Senate President Pro Tem Phil Berger said much the same thing in a statement last week, after Gov. Roy Cooper, a Democrat, said the president should resign or be removed.

“The U.S. Constitution designates Jan. 20 as the date when power peacefully transfers," Berger, R-Rockingham, said. "After the tumult of the past 24 hours, we should take care to lower the temperature, not raise it through actions that will cause yet more division.”

The U.S. House of Representatives voted Wednesday to impeach the president. Ten Republicans sided with the Democratic majority on the vote. None of North Carolina's Republican members supported impeachment, but all North Carolina Democrats voted for it.

Berger and Moore condemned last week's violence at the U.S. Capitol and said those involved should be arrested and prosecuted. Moore, R-Cleveland, who was asked several questions on the issue Wednesday as the state legislature got back underway, said this has "been a wake-up call to a lot of people that we can and we have to do better."

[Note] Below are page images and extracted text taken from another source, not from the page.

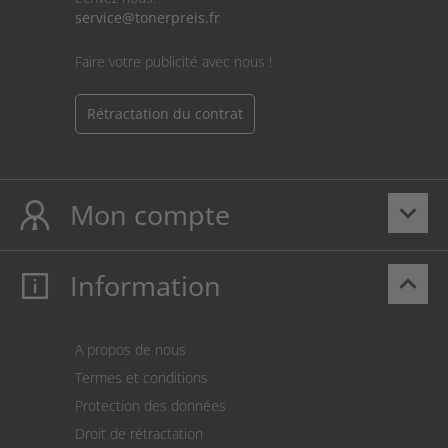
service@tonerpreis.fr
Faire votre publicité avec nous !
Rétractation du contrat
Mon compte
keyboard_arrow_down
Information
keyboard_arrow_up
Mon compte
S’identifier
Panier
A propos de nous
Paiement
Termes et conditions
Expédition
Protection des données
Retour des marchandises
Droit de rétractation
Prélèvement SEPA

Asked specifically about the president's rhetoric in the lead-up to the attack, Moore said elected officials "have a duty to always be mindful of what we're saying and be truthful to the people."

Moore traveled to Philadelphia shortly after the presidential election to check in on Republican efforts there to investigate allegations of fraud. He posted pictures to social media from the trip with Rep. Kelly Hastings, R-Gaston.

In one of them, Hastings is holding a "Stop the Steal" sign, and the two men are outside a door labeled, in large hand-written letters, "Fraud Squad." In more recent days, Democrats have passed the picture around on social media, calling for Moore to be held accountable for his own rhetoric.

The speaker, who is also an attorney, said he went to Pennsylvania to review fraud claims there.

"At the end of it, my conclusion was that they couldn't prove (it)," he said Wednesday. "After that visit there, you didn't see me say anything else about it."

Asked whether he regretted anything he or of his fellow Republicans in the North Carolina House said about the election or whether rank-and-file Republicans bear any responsibility for inciting the riot at the Capitol, Moore replied "absolutely not."

"But I do think we need to put blame where it goes," he said. "There were people there, they did wrong, and they need to be held accountable for what they did. You're not going to ever hear me defend somebody who did that."

Berger, in his statement last week, said this principle holds for mayhem, regardless of the political cause.

"Rioting, looting and destroying property is unacceptable under any circumstances," Berger said in his statement, which WRAL News requested after the governor called for Trump's removal. "It was unacceptable at the federal courthouse in Portland, [Ore.,] where violent extremists also targeted law enforcement officers; it was unacceptable in downtown Raleigh, where businesses and government property were destroyed; and it’s especially contemptible at the seat of the people’s government in Washington with Congressional business underway."